-------- SOURCE DATA
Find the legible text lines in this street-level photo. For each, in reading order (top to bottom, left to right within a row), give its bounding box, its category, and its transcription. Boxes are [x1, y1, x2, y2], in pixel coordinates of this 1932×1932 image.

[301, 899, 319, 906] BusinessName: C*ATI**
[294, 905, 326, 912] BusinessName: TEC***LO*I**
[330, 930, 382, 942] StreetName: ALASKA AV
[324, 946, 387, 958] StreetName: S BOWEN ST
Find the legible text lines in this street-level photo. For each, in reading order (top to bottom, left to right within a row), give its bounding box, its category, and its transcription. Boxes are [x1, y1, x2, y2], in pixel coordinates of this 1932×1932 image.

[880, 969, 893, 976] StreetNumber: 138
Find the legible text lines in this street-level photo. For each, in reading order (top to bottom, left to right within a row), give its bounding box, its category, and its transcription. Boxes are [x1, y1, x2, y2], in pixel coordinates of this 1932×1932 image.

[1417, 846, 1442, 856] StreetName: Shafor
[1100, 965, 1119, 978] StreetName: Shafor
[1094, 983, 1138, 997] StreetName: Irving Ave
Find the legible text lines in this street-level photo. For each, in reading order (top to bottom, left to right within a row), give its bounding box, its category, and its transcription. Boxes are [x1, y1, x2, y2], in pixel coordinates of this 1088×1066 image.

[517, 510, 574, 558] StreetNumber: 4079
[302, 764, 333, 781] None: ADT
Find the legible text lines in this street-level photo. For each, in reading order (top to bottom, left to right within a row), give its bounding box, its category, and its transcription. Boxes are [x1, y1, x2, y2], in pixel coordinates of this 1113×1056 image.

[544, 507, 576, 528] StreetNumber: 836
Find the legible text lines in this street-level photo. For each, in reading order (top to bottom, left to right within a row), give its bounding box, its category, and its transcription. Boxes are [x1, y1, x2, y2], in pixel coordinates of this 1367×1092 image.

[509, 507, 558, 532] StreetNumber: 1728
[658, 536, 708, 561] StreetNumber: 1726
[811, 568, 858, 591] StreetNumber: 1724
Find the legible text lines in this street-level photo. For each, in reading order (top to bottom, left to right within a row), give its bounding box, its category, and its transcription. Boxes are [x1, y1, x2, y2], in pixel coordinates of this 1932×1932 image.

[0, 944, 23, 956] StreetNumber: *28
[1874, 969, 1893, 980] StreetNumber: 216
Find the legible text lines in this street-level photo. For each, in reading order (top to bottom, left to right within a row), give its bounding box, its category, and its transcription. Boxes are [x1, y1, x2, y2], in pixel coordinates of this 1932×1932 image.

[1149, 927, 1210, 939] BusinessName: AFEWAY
----------------
WHAT IS ASKED
Rewrite the stretch from the start of the records through the line containing "[294, 905, 326, 912]", keeping the request text unchanged. Shift every bounding box coordinate in the answers by adding 69.

FINAL ANSWER
Find the legible text lines in this street-level photo. For each, in reading order (top to bottom, left to right within a row), give its bounding box, its category, and its transcription. Boxes are [x1, y1, x2, y2], in pixel coordinates of this 1932×1932 image.

[370, 968, 388, 975] BusinessName: C*ATI**
[363, 974, 395, 981] BusinessName: TEC***LO*I**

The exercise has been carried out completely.